The Trials of Robert Oppenheimer, part of PBS’ American Experience series, blends interviews with Oppenheimer’s contemporaries with discussions by researchers, footage from old newsreels and papers and a powerful performance by David Strathairn to paint a thorough and thought provoking portrait of Oppenheimer as an unlikely celebrity, a reluctant war hero, and ultimately, a Cassandra for the nuclear age, whose warnings were ignored at a cost that, in spite of the terror thus far unleashed, humanity still has yet to fully pay.

Oppenheimer wore his notability poorly. From the very beginning, The Trials of Robert Oppenheimerbrings to life a brilliant but socially awkward boy. During his childhood, Oppenheimer felt kinship with his teachers and other adults, and had difficulty relating to his peers. The matter was exacerbated by his cloistered upbringing, of which he once said “My childhood did not prepare me for the fact that the world is full of cruel and bitter things. It gave me no normal, healthy way to be a bastard.”

Shy and aloof, arrogant and cerebral, Oppenheimer held his fellow human beings in contempt to a large extent. His colleagues and coworkers found him difficult to get along with. Oppenheimer was a sober, morose figure who didn’t much care for people, found them difficult to get along with, and spoke condescendingly to some of the greatest minds of his generation — hardly the sort of socialist firebrand his enemies in government would later paint him as in their efforts to oust him. It’s a great success of this film that it subtly drives home the ways in which Oppenheimer’s inability to influence people or win the trust of those around him would come to haunt him, and ultimately play a significant role not only in destroying his career, but in shaping the nuclear policy of the world in ways that still reverberate through today’s headlines.
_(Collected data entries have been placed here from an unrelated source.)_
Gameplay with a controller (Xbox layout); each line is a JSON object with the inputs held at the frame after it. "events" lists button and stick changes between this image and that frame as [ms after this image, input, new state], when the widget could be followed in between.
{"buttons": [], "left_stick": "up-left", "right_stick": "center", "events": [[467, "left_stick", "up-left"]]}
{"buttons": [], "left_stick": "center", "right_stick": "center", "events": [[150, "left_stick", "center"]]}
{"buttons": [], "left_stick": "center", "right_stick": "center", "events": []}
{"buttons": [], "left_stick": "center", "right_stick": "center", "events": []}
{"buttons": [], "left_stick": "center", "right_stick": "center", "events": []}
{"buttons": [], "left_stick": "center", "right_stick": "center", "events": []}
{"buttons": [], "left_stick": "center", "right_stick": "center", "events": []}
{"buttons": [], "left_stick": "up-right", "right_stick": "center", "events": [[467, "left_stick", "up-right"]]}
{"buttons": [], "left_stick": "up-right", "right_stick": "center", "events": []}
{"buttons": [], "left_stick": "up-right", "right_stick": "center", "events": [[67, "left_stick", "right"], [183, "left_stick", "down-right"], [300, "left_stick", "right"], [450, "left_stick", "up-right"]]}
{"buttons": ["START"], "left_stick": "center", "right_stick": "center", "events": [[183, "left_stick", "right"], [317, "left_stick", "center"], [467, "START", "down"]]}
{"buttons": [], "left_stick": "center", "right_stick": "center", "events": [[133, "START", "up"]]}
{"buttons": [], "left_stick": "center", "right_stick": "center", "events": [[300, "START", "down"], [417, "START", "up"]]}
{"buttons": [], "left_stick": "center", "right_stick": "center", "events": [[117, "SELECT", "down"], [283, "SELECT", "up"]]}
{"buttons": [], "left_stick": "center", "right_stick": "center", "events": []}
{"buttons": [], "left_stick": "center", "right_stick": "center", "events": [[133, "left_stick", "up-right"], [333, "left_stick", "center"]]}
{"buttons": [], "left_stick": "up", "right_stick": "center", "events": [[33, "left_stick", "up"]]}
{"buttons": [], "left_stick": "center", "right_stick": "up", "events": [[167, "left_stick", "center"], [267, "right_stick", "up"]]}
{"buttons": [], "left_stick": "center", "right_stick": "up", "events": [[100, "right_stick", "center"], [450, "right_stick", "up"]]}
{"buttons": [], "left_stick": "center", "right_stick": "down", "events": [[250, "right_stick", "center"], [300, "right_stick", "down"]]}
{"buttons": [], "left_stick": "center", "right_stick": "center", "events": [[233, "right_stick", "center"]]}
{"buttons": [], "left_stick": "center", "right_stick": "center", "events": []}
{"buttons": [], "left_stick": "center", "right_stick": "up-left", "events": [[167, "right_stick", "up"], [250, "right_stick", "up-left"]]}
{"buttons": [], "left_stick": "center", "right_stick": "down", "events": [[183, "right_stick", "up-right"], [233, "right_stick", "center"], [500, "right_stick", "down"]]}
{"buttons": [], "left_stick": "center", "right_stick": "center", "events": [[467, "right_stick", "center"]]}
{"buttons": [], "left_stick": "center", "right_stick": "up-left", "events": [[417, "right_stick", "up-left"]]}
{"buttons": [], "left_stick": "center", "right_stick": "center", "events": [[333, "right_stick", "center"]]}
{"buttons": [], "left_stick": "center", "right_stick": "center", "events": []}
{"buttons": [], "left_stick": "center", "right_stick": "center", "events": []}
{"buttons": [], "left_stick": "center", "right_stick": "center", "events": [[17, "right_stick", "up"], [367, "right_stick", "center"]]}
When he was tapped to become the scientific advisor at Los Alamos, The Trials of Robert Oppenheimer reminds us, Oppenheimer was a theoretical physicist with a history of stormy personal relationships who had never managed so much as an ant farm. As work at Los Alamos progressed, Oppenheimer’s personal life spiraled out of control – every setback at the laboratory required his oversight, and the sacrifices that the work demanded were his family and health. Both suffered dearly as a result of his consuming work on the project. When the atomic bomb was finally tested, Oppenheimer was a wreck. He had wasted away to a mere 115 pounds and not slept properly in months. But he had transformed the landscape of the planet forever.

The Trials of Robert Oppenheimer handles Oppenheimer’s attitude towards the military application of nuclear fission with refreshing forthrightness. Oppenheimer was a genius, and certainly not a naïf in regard to the work he was doing for the military. He understood keenly the enormity of the project he and the other members of the Manhattan Project were at work on, saying in a later interview about the first successful test “…we knew the world would not be the same.”

But even after the Germans had surrendered, Oppenheimer was incapable of turning around, of even trying to return the genie to it’s bottle. The project was too far along to be stopped, and Oppenheimer’s attitude toward the project was that of a detached scientist — “When you see something that is this technically sweet, you do it.” But if no one felt more ambitious about changing the world than Oppenheimer, neither did anyone experience the terrible burden of that change more acutely than him.

It was this burden that compelled Oppenheimer to work with the United Nations Atomic Energy Committee (AEC) in drafting a new nuclear plan of action for the world. Rather than live in fear of nuclear weapons, the AEC proposed a world in which nuclear material was tightly regulated and nuclear technology shared internationally for energy production. His calls for moderate, level-headed response to the new nature of warfare and politics, argues The Trials of Robert Oppenheimer, could have represented a host of new ambitions towards saving the world he had helped to transform. Instead, they brought about his fall from grace.

A peaceful nuclear program, especially one that shared America’s hard won nuclear secrets with potential enemies, was not a US government wading into a decades long Cold War had in mind. Oppenheimer was called before the House Un-American Activities Committee, and his tenuous ties to the Communist Party, mostly through former lovers and long by-gone associates, damned him in the eyes of the prosecution. This documentary shines in its recreation of the time and place, skillfully blending expert testimony and footage from the trials and startling reenactments. The reenactments are brought to exquisite life by Strathairn, whose sunken eyes, furrowed brow and masterful array of facial tics channel a once great man watching his career crumble before his eyes and capture the drama inherent in watching an American hero being stripped of his dignity on the basis of his calls for peace.

For Oppenheimer, whose career was his life, the trial which revoked his security clearance left him largely a dead man walking. After 1950, he never published another scientific paper and whatever plaudits he earned were largely symbolic. The Trials of Robert Oppenheimer, by it’s end, makes this it’s saddest and most succinct point in the fashion of most successful documentaries — by stating a few simple facts. These facts leave viewers to wonder what could have been, and to ponder what the United States and the world lost when Oppenheimer took his early leave from research and the public sphere, and what sort of world we might live in had cooler, more level heads like his prevailed.